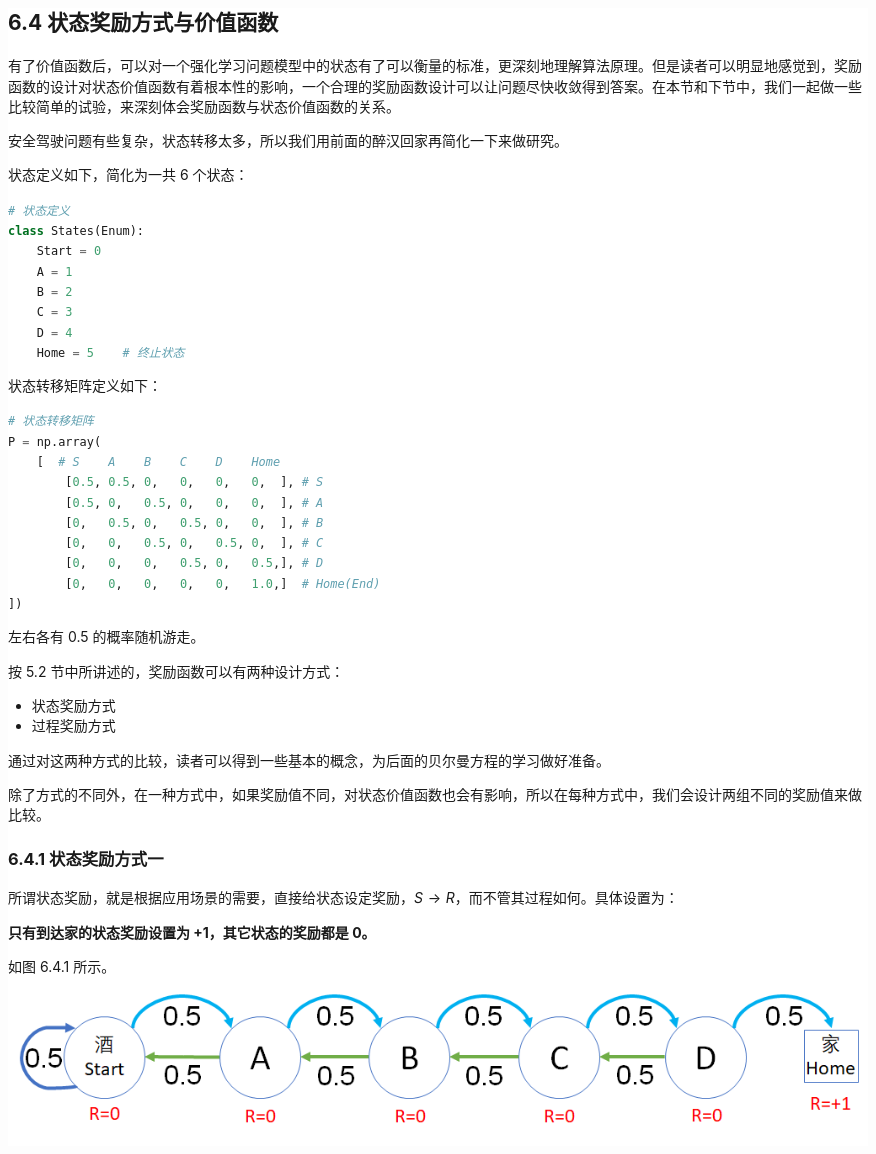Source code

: 
## 6.4 状态奖励方式与价值函数

有了价值函数后，可以对一个强化学习问题模型中的状态有了可以衡量的标准，更深刻地理解算法原理。但是读者可以明显地感觉到，奖励函数的设计对状态价值函数有着根本性的影响，一个合理的奖励函数设计可以让问题尽快收敛得到答案。在本节和下节中，我们一起做一些比较简单的试验，来深刻体会奖励函数与状态价值函数的关系。

安全驾驶问题有些复杂，状态转移太多，所以我们用前面的醉汉回家再简化一下来做研究。

状态定义如下，简化为一共 6 个状态：

```Python
# 状态定义
class States(Enum):
    Start = 0
    A = 1
    B = 2
    C = 3
    D = 4
    Home = 5    # 终止状态
```

状态转移矩阵定义如下：

```python
# 状态转移矩阵
P = np.array(
    [  # S    A    B    C    D    Home     
        [0.5, 0.5, 0,   0,   0,   0,  ], # S
        [0.5, 0,   0.5, 0,   0,   0,  ], # A
        [0,   0.5, 0,   0.5, 0,   0,  ], # B
        [0,   0,   0.5, 0,   0.5, 0,  ], # C
        [0,   0,   0,   0.5, 0,   0.5,], # D
        [0,   0,   0,   0,   0,   1.0,]  # Home(End)
])
```

左右各有 0.5 的概率随机游走。

按 5.2 节中所讲述的，奖励函数可以有两种设计方式：

- 状态奖励方式
- 过程奖励方式

通过对这两种方式的比较，读者可以得到一些基本的概念，为后面的贝尔曼方程的学习做好准备。

除了方式的不同外，在一种方式中，如果奖励值不同，对状态价值函数也会有影响，所以在每种方式中，我们会设计两组不同的奖励值来做比较。


### 6.4.1 状态奖励方式一

所谓状态奖励，就是根据应用场景的需要，直接给状态设定奖励，$S \to R$，而不管其过程如何。具体设置为：

**只有到达家的状态奖励设置为 +1，其它状态的奖励都是 0。**

如图 6.4.1 所示。

<center>
<img src="./img/RandomWalker-1-1.png">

================================

Exercise> Lines in the data that hold "Home" must be located and copied.

Exercise output>
    Home = 5    # 终止状态
    [  # S    A    B    C    D    Home     
        [0,   0,   0,   0,   0,   1.0,]  # Home(End)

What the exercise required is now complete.